The Apollo Cinema was converted from the Zion Chapel, which had been rebuilt in 1845 with an imposing frontage. It seated 167, but in 1910, the church closed, and the building became a cinema. Despite its fine facade it was a small building with a tiny gallery, and to get a reasonable 'throw', the projection box had to be constructed out through a window over the street. Entrance to matinees was 2d., for children 1d., or two glass jam jars. In later years some doubted the story of the jam jars, but in c.1974, Sidbury F. Evans wrote the following to the Worcester Evening News:
'My grandfather converted the chapel into the Apollo Cinema, and ran it for many years as a family affair. My mother was in the paybox, my father was the cinema operator (by hand), and my two older brothers took the tickets and sold chocolates and cigarettes during the interval, when it was twice nightly. I was too young to do much, but my job was to take the films into a back room after they had been shown and wind them back by hand ready for the second house.

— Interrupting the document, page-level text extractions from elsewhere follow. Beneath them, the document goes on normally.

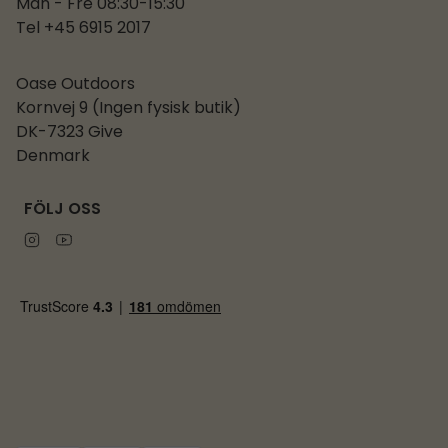
Mån - Fre 08:30-15:30
Tel +45 6915 2017
Oase Outdoors
Kornvej 9 (Ingen fysisk butik)
DK-7323 Give
Denmark
FÖLJ OSS
Instagram
Youtube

'I lived underneath the Apollo for a number of years and I remember the stacks of jam jars in the yard waiting for enogh to get a rag man to collect them. I believe my father would only take the jars at matinees from children who were too poor to afford the one old penny admission.

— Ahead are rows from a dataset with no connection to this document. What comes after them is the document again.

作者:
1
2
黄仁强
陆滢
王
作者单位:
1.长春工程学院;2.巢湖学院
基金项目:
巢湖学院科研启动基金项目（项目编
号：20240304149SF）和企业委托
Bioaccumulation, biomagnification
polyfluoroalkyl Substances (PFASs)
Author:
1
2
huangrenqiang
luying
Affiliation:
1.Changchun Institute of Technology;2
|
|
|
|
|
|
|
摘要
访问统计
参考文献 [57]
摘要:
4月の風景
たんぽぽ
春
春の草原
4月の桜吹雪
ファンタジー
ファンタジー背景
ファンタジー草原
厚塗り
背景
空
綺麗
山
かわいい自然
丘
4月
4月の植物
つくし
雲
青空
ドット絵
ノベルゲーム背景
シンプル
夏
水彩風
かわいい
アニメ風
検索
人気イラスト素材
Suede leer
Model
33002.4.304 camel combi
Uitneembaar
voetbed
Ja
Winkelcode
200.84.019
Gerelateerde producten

'After the last show on Saturday night my Dad had to pack the films in boxes and take them to Shrub Hill for transport to another cinema ready for the next Monday show and other cinema's would do the same for us (all of coarse, done through an agent). My grandfather also ran film shows at the old Public Hall in the Cornmarket and older citizens may still remember the operating box which you could see from outside the building.

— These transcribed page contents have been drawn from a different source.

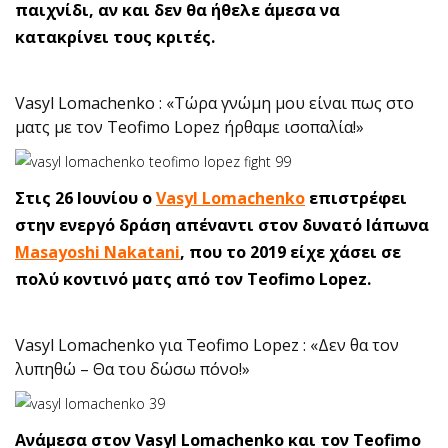
παιχνίδι, αν και δεν θα ήθελε άμεσα να
κατακρίνει τους κριτές.
Vasyl Lomachenko : «Τώρα γνώμη μου είναι πως στο
ματς με τον Teofimo Lopez ήρθαμε ισοπαλία!»
Στις 26 Ιουνίου ο
Vasyl Lomachenko
επιστρέφει
στην ενεργό δράση απέναντι στον δυνατό Ιάπωνα
Masayoshi Nakatani
, που το 2019 είχε χάσει σε
πολύ κοντινό ματς από τον Teofimo Lopez.
Vasyl Lomachenko για Teofimo Lopez : «Δεν θα τον
λυπηθώ – Θα του δώσω πόνο!»
Ανάμεσα στον Vasyl Lomachenko και τον Teofimo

The Saturday matinees attracted children to see the 'Blood and Thunder' serials like The Clutching Hand, and The Faces at the Window. These serial films were a feature of the early cinema. They were the themes of Victorian melodrama on the new medium of film, with heroines like Pearl White, tied to the railway lines with the train approaching at break-neck speed. Just at the moment of crisis it would end with the caption 'to be continued next week', bring shouts and groans of frustration. There were many breaks in the film in those days bringing rude comments from the audience which drowned the 'cover-up' of the pianist. For an extra penny, one could go into the gallery, which was a popular vantage point for young marksmen who would shoot peas at the lady pianist, or hold their hands up and make shadows on the screen, raising fury from those below. There followed the inevitable 'chuckingout', and usually it was the wrong person that was thrown out.